Odd. He’d always thought he’d pass on the seeds from the black rose to an apprentice, much as they’d been given to him.
He’d thought about it often, but every time he considered it, something held him back.
Perhaps there was a destiny to it after all.
He’d seen it come into being. Now he’d be here at the end of it.
But not alone.
He reached for her hand, and she took it.
Together they walked toward the garden wall where the root of the enormous rose grew, thick as a tree trunk and guarded by thorns as long as Hector’s hand.
She bent over and picked a small bloom, twirling it between her fingers.

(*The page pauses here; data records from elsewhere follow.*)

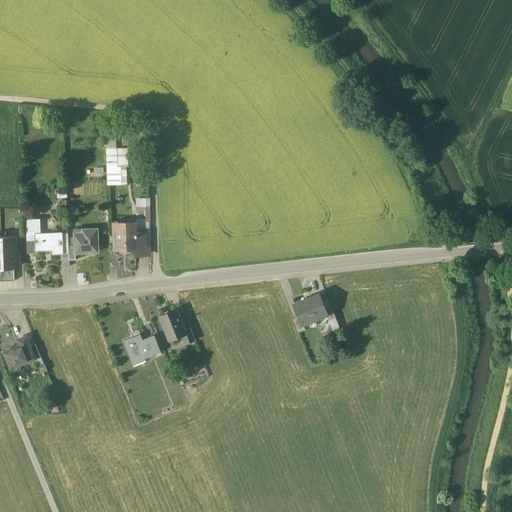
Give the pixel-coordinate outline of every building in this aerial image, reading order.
[(109,184),(130,183),(129,147),(118,147),(118,134),(107,134),(109,184)] [(138,220),(144,219),(144,230),(152,229),(151,197),(137,198),(138,220)] [(37,219),(27,219),(28,239),(36,239),(36,233),(38,233),(37,219)] [(135,223),(120,223),(121,231),(115,231),(115,248),(135,248),(136,255),(149,254),(148,233),(136,233),(135,223)] [(97,229),(87,229),(87,233),(75,234),(75,245),(76,252),(98,251),(97,229)] [(38,233),(36,233),(36,239),(36,250),(37,250),(53,249),(53,253),(61,253),(63,253),(62,232),(38,233)] [(16,237),(0,237),(0,266),(13,266),(17,266),(16,237)] [(36,239),(28,239),(28,252),(37,252),(37,250),(36,250),(36,239)] [(63,253),(61,253),(62,267),(70,266),(69,260),(69,253),(63,253)] [(13,266),(0,266),(0,281),(14,281),(13,266)] [(319,294),(307,299),(315,319),(327,314),(324,306),(319,294)] [(307,299),(294,304),(299,317),(302,324),(303,324),(315,319),(307,299)] [(336,317),(330,304),(324,306),(327,314),(329,320),(330,320),(336,317)] [(185,329),(177,309),(160,315),(168,336),(182,331),(185,330),(185,329)] [(302,324),(299,317),(293,319),(299,332),(305,329),(303,324),(302,324)] [(336,317),(330,320),(334,331),(340,329),(336,317)] [(185,330),(182,331),(186,343),(195,339),(191,327),(185,329),(185,330)] [(140,333),(131,336),(131,337),(124,340),(133,365),(146,360),(145,358),(161,352),(154,335),(143,339),(140,333)] [(26,336),(17,339),(20,345),(4,352),(13,373),(20,370),(18,365),(35,358),(30,346),(26,336)] [(36,344),(30,346),(35,358),(41,356),(36,344)]
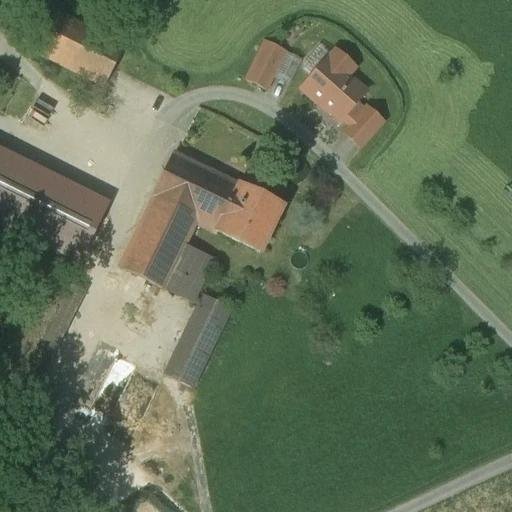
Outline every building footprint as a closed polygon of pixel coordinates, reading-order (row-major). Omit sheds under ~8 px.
[(125,49),(53,13),(33,53),(104,89),(125,49)] [(285,54),(265,44),(246,81),(266,91),(273,78),(285,54)] [(335,53),(302,91),(320,108),(322,106),(339,122),(341,121),(349,128),(363,113),(355,106),(365,94),(347,78),(354,70),(335,53)] [(301,62),(285,54),(273,78),(289,86),(301,62)] [(383,125),(365,110),(363,113),(349,128),(344,134),(361,150),(383,125)] [(0,150),(0,221),(80,262),(109,205),(0,150)] [(216,233),(238,187),(174,156),(149,208),(119,270),(192,305),(213,262),(184,248),(195,226),(216,236),(217,234),(216,233)] [(283,209),(238,187),(216,233),(217,234),(260,255),(283,209)] [(42,273),(0,356),(0,376),(22,387),(36,394),(86,295),(72,288),(42,273)] [(230,311),(203,298),(164,377),(192,390),(230,311)]
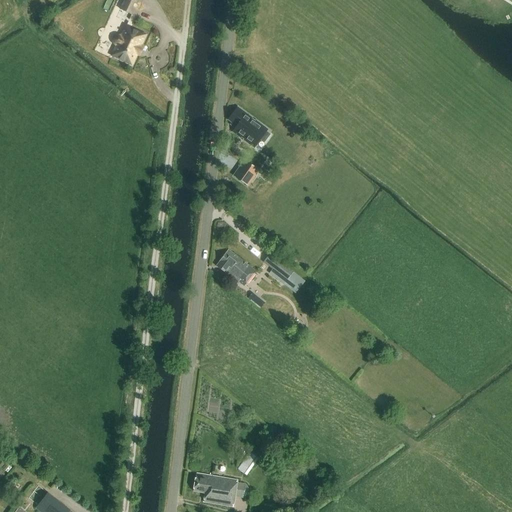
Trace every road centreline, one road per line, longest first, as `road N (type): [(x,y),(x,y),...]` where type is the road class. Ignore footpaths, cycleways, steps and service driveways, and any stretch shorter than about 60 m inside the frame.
road 1 (unclassified): [(169,511),(233,0)]
road 2 (track): [(124,511),(187,0)]
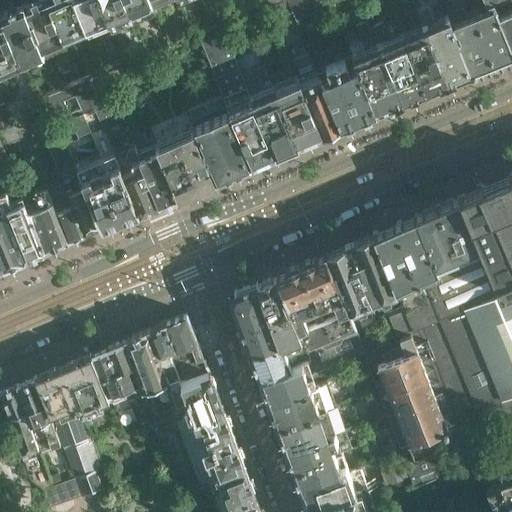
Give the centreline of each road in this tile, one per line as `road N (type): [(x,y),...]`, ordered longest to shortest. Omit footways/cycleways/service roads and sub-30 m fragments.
road 1 (secondary): [(511,86),(0,298)]
road 2 (secondary): [(190,273),(511,137)]
road 3 (residential): [(283,511),(190,273)]
road 4 (secondary): [(0,350),(190,273)]
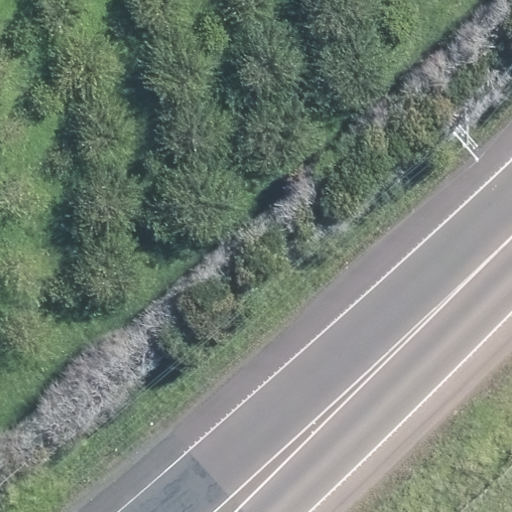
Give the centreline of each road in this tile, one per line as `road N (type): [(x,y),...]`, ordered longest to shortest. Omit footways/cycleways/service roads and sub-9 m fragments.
road 1 (secondary): [(179,511),(491,263)]
road 2 (secondary): [(491,263),(243,511)]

“This is where it was planted, Hector, so long ago. My mentor brought me out, gave this seed to me and said, ‘I’ve been needing to hand this over to you for some time. It’s going to be your responsibility in the future.
You might as well be in charge of it now. ’”
He smiled. “I received almost the same speech.” He reached into the pocket of his robe and pulled out the crumpled, wilted bloom he’d taken from the Skeleton Rose.
He kissed it gently. “I had rather hoped that we could have made this a bigger event. I’m not one for spectacle, as you well know, but I think the Sorcerer’s Star would have liked front row seats.
” He set the tip of his staff on the ground beside the rose and let the power flow through him.
A sudden stinking smell of death, decay, and rancid meat filled the air to mingle horribly with the roses.
Ida watched the plant wilt with a firm, resolute look on her face. “I don’t suppose there’s any point in explaining to anyone else, but I think I’ll send a note to the prince and his husband to explain things. Maybe they’ll listen.”
“I was thinking of doing the same for Alistair and Amber. I plan to suggest he send an envoy to Archie and Caedan, just to feel out the possibility of formal diplomatic relations.”
“And if that doesn’t work out?”
“Then they’ll know where to find me when the fighting starts.” He glanced up at the rose bush, now curling and blackening in the sunset. He reached out and plucked a fading blossom and handed it to Ida. “A keepsake. Hold onto it like holding onto hope.”
She pressed her forehead against his shoulder. “Like holding onto you.” She tucked the red rose in her hair. “My horrible, horrible Hector.”
“My dear detested Ida.” He kissed her.
A gust of wind picked up the drying petals and showered them with crimson.